Yesterday I suggested that House Republican from Minnesota Michelle Bachmann had turned my "dynamic duo of demagoguery," Newt Gingrich and Sarah Palin, into an "unholy trinity." While I think that it is dangerous to assume that someone like Newt will fade into the background, it's beginning to look like there is still a "dynamic duo" but that it has been restructured around Palin and Bachman. I would like to cite for support an article by Jim O'Neill from this past Tuesday that begins with the following paragraph:
Several readers have informed me that they would like to see a Palin/Bachmann ticket in 2012, and this article is an attempt to take an informal survey, to access how popular such a sentiment is.
O'Neill's posted biographical statement (at the bottom of his article) is, to say the least, interesting:
Born in June of 1951 in Philadelphia, Pennsylvania, Jim O’Neill proudly served in the U.S. Navy from 1970-1974 in both UDT-21 (Underwater Demolition Team) and SEAL Team Two. A member of MENSA, he worked as a commercial diver in the waters off Scotland, India, and the United States. In 1998 while attending the University of South Florida as a journalism student, O’Neill won “First Place” in the “Carol Burnett/University of Hawaii AEJMC Research in Journalism Ethics Award. The annual contest was set up by Carol Burnett with the money she won from successfully suing the National Enquirer for libel.

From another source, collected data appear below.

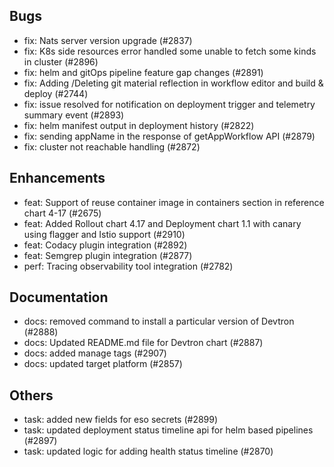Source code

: ## Bugs
- fix: Nats server version upgrade (#2837)
- fix: K8s side resources error handled some unable to fetch some kinds in cluster (#2896)
- fix: helm and gitOps pipeline feature gap changes (#2891)
- fix: Adding /Deleting git material reflection in workflow editor and build & deploy (#2744)
- fix: issue resolved for notification on deployment trigger and telemetry summary event (#2893)
- fix: helm manifest output in deployment history (#2822)
- fix: sending appName in the response of getAppWorkflow API (#2879)
- fix: cluster not reachable handling (#2872)
## Enhancements
- feat: Support of reuse container image in containers section in reference chart 4-17 (#2675)
- feat: Added Rollout chart 4.17 and Deployment chart 1.1 with canary using flagger and Istio support (#2910)
- feat: Codacy plugin integration (#2892)
- feat: Semgrep plugin integration (#2877)
- perf: Tracing observability tool integration (#2782)
## Documentation
- docs: removed command to install a particular version of Devtron (#2888)
- docs: Updated README.md file for Devtron chart (#2887)
- docs: added manage tags (#2907)
- docs: updated target platform (#2857)
## Others
- task: added new fields for eso secrets (#2899)
- task: updated deployment status timeline api for helm based pipelines (#2897)
- task: updated logic for adding health status timeline (#2870)
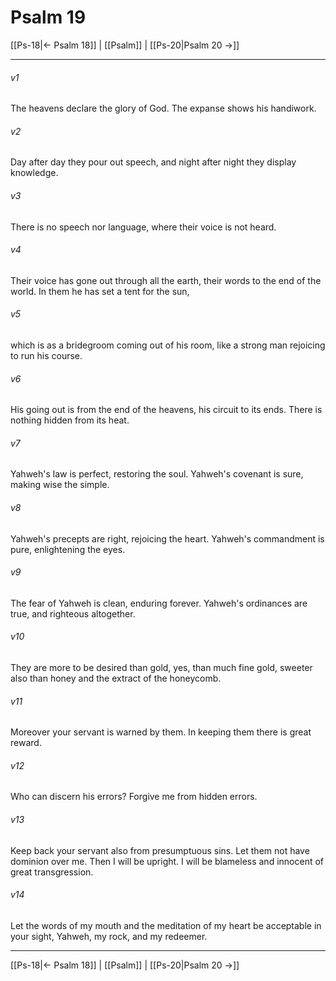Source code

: # Psalm 19

[[Ps-18|← Psalm 18]] | [[Psalm]] | [[Ps-20|Psalm 20 →]]
***



###### v1 
The heavens declare the glory of God. The expanse shows his handiwork. 

###### v2 
Day after day they pour out speech, and night after night they display knowledge. 

###### v3 
There is no speech nor language, where their voice is not heard. 

###### v4 
Their voice has gone out through all the earth, their words to the end of the world. In them he has set a tent for the sun, 

###### v5 
which is as a bridegroom coming out of his room, like a strong man rejoicing to run his course. 

###### v6 
His going out is from the end of the heavens, his circuit to its ends. There is nothing hidden from its heat. 

###### v7 
Yahweh's law is perfect, restoring the soul. Yahweh's covenant is sure, making wise the simple. 

###### v8 
Yahweh's precepts are right, rejoicing the heart. Yahweh's commandment is pure, enlightening the eyes. 

###### v9 
The fear of Yahweh is clean, enduring forever. Yahweh's ordinances are true, and righteous altogether. 

###### v10 
They are more to be desired than gold, yes, than much fine gold, sweeter also than honey and the extract of the honeycomb. 

###### v11 
Moreover your servant is warned by them. In keeping them there is great reward. 

###### v12 
Who can discern his errors? Forgive me from hidden errors. 

###### v13 
Keep back your servant also from presumptuous sins. Let them not have dominion over me. Then I will be upright. I will be blameless and innocent of great transgression. 

###### v14 
Let the words of my mouth and the meditation of my heart be acceptable in your sight, Yahweh, my rock, and my redeemer.

***
[[Ps-18|← Psalm 18]] | [[Psalm]] | [[Ps-20|Psalm 20 →]]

The article appeared on the Canada Free Press Web site, whose connection with Canada seems to be as questionable as its slogan:
…Because without America there is no Free World
Whether or not this is some extreme outlier of opinion or the beginning of a groundswell, O'Neill's article was picked up by Gary, one of the active participants on Yahoo! Buzz; and, since he installed a pointer to it twelve hours ago, it has received 171 "Buzz up!" votes. Apparently Yahoo! has decided to move beyond its unscientific approach to polling by turning the vox populi concept of democracy into a popularity contest based, probably, on the American Idol model. As they probably still like to say, "The Internet changes everything;" but, in terms of how politics does its thing, the tools may be different but the practices is clearly the same-old-same-old.